Write each entry out again, exactly as it is written.

(Extracted records)

=-=-=

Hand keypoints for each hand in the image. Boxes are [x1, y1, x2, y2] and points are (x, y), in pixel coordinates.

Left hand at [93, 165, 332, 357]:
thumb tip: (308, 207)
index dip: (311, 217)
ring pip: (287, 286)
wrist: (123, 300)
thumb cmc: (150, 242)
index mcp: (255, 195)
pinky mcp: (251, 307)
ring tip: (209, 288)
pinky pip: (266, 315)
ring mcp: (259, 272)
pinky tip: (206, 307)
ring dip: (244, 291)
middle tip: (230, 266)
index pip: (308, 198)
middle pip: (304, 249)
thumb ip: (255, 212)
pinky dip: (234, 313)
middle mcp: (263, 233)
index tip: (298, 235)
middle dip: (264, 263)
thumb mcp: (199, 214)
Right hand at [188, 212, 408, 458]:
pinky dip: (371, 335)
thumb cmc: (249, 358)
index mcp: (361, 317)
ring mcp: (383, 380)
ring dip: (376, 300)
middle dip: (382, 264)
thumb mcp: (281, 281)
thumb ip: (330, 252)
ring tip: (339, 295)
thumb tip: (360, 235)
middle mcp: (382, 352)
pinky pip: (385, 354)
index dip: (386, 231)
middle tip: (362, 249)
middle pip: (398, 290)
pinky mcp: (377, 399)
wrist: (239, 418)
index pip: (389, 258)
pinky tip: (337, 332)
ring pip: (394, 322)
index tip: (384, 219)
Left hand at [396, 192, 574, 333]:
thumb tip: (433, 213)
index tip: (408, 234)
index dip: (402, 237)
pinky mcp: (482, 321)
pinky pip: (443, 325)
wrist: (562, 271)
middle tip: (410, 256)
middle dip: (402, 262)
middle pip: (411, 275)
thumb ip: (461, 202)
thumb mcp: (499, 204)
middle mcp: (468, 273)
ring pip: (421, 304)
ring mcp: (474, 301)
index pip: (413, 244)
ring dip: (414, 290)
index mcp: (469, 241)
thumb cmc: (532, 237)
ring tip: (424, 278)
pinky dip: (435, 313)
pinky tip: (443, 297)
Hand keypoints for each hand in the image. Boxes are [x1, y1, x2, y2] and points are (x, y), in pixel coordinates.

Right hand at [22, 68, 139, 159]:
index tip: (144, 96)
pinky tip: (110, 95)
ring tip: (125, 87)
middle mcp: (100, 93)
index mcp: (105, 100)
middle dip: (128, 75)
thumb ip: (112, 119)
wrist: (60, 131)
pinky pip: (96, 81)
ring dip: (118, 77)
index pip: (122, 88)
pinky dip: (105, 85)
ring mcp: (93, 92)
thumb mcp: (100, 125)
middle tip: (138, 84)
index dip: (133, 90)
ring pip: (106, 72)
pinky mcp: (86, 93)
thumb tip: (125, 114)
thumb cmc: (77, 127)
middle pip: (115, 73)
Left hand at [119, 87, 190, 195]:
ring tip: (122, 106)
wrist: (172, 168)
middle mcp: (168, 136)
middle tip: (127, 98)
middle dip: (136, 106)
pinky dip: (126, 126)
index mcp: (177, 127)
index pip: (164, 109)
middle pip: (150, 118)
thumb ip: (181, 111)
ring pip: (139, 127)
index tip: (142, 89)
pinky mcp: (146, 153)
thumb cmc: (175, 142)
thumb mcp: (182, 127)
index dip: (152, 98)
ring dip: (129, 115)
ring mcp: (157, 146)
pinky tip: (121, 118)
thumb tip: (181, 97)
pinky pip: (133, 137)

=-=-=

Reply -
Hand keypoints for each hand in the image. Boxes are [x1, y1, x2, y2] and points are (x, y), in pixel coordinates.

Left hand at [93, 165, 332, 357]:
thumb tip: (308, 207)
index dip: (311, 217)
ring pip: (287, 286)
wrist: (123, 300)
thumb cmc: (150, 242)
index mcp: (255, 195)
pinky mcp: (251, 307)
ring tip: (209, 288)
pinky pip: (266, 315)
ring mcp: (259, 272)
pinky tip: (206, 307)
ring dip: (244, 291)
middle tip: (230, 266)
index pip: (308, 198)
middle pip: (304, 249)
thumb ip: (255, 212)
pinky dip: (234, 313)
middle mcp: (263, 233)
index tip: (298, 235)
middle dip: (264, 263)
thumb mcp: (199, 214)
Right hand at [188, 212, 408, 458]:
pinky dip: (371, 335)
thumb cmc: (249, 358)
index mcp: (361, 317)
ring mcp: (383, 380)
ring dip: (376, 300)
middle dip: (382, 264)
thumb mcp: (281, 281)
thumb ip: (330, 252)
ring tip: (339, 295)
thumb tip: (360, 235)
middle mcp: (382, 352)
pinky pip: (385, 354)
index dip: (386, 231)
middle tip: (362, 249)
middle pip: (398, 290)
pinky mcp: (377, 399)
wrist: (239, 418)
index pip: (389, 258)
pinky tip: (337, 332)
ring pip: (394, 322)
index tip: (384, 219)
Left hand at [396, 192, 574, 333]:
thumb tip: (433, 213)
index tip: (408, 234)
index dip: (402, 237)
pinky mcp: (482, 321)
pinky pip: (443, 325)
wrist: (562, 271)
middle tip: (410, 256)
middle dip: (402, 262)
middle pip: (411, 275)
thumb ip: (461, 202)
thumb mcp: (499, 204)
middle mcp: (468, 273)
ring pip: (421, 304)
ring mcp: (474, 301)
index pip: (413, 244)
ring dip: (414, 290)
index mcp: (469, 241)
thumb cmc: (532, 237)
ring tip: (424, 278)
pinky dip: (435, 313)
pinky tip: (443, 297)
Hand keypoints for each hand in the image. Boxes are [x1, y1, x2, y2] and points are (x, y), in pixel coordinates.

Right hand at [22, 68, 139, 159]:
index tip: (144, 96)
pinky tip: (110, 95)
ring tip: (125, 87)
middle mcp: (100, 93)
index mcp: (105, 100)
middle dip: (128, 75)
thumb ip: (112, 119)
wrist: (60, 131)
pinky pip: (96, 81)
ring dip: (118, 77)
index pip: (122, 88)
pinky dip: (105, 85)
ring mcp: (93, 92)
thumb mcp: (100, 125)
middle tip: (138, 84)
index dip: (133, 90)
ring pip: (106, 72)
pinky mcp: (86, 93)
thumb tip: (125, 114)
thumb cmc: (77, 127)
middle pip: (115, 73)
Left hand at [119, 87, 190, 195]:
ring tip: (122, 106)
wrist: (172, 168)
middle mcp: (168, 136)
middle tip: (127, 98)
middle dip: (136, 106)
pinky dip: (126, 126)
index mcp: (177, 127)
index pip: (164, 109)
middle pip: (150, 118)
thumb ip: (181, 111)
ring pip: (139, 127)
index tip: (142, 89)
pinky mcp: (146, 153)
thumb cmc: (175, 142)
thumb mcp: (182, 127)
index dip: (152, 98)
ring dip: (129, 115)
ring mcp: (157, 146)
pinky tip: (121, 118)
thumb tip: (181, 97)
pinky pip: (133, 137)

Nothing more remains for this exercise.